In un’epoca in cui tutto sembra dover essere legato al presente, all’urgenza del momento e alla continua rincorsa delle tendenze, il nuovo album di Barry Manilow compie un’operazione quasi controcorrente: sospende il tempo

Ascoltandolo si ha la sensazione di uscire dalla contemporaneità. Certo, emergono richiami alle atmosfere americane degli anni ’80 e ’90, ma sarebbe riduttivo considerarlo soltanto un esercizio nostalgico. C’è qualcosa di più interessante: una vera e propria decontestualizzazione temporale. Le canzoni sembrano appartenere a un luogo in cui il tempo perde importanza, dove passato e presente convivono senza conflitto.

E non è solo una questione di epoca. C’è anche una dimensione geografica. L’America evocata da Manilow non è quella di oggi: è un’America idealizzata, elegante, romantica, forse persino scomparsa, ma ancora viva nell’immaginario collettivo. Un’America che continua ad affascinare proprio perché non esiste più.

L’album scorre con grande coerenza stilistica. Ogni brano contribuisce a creare un’atmosfera precisa, senza strappi o concessioni alle mode del momento. Manilow continua a fare Barry Manilow, e proprio questa fedeltà alla propria identità artistica diventa il suo punto di forza.

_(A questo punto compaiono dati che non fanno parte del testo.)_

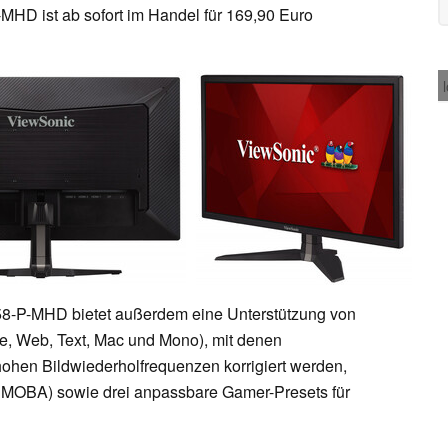
HD ist ab sofort im Handel für 169,90 Euro
8-P-MHD bietet außerdem eine Unterstützung von
, Web, Text, Mac und Mono), mit denen
ohen Bildwiederholfrequenzen korrigiert werden,
MOBA) sowie drei anpassbare Gamer-Presets für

A 82 anni, potrebbe anche essere il suo ultimo lavoro in studio. Se così fosse, sarebbe un congedo particolarmente significativo. Ma al di là di ogni considerazione anagrafica, colpisce soprattutto la voglia di continuare a mettersi in gioco e a condividere la propria musica con il pubblico.

In Italia non è mai stato un fenomeno popolare quanto altri artisti americani della sua generazione, ma resta una figura di enorme prestigio. E i primi riscontri sembrano confermare che il pubblico continua ad avere voglia di ascoltarlo: nel giorno della pubblicazione e nei giorni immediatamente successivi, il nuovo album ha raggiunto il podio della classifica iTunes nel Regno Unito ed è entrato nella Top 20 di iTunes negli Stati Uniti. Un’accoglienza decisamente positiva che testimonia come, ancora oggi, ci sia chi desidera ascoltare quella voce e quel modo così personale di raccontare le emozioni.

In fondo, il fascino di Barry Manilow sta anche qui: nella capacità di ricordarci che non tutta la musica deve necessariamente appartenere a un tempo preciso. Alcune canzoni, semplicemente, appartengono a un luogo senza calendario.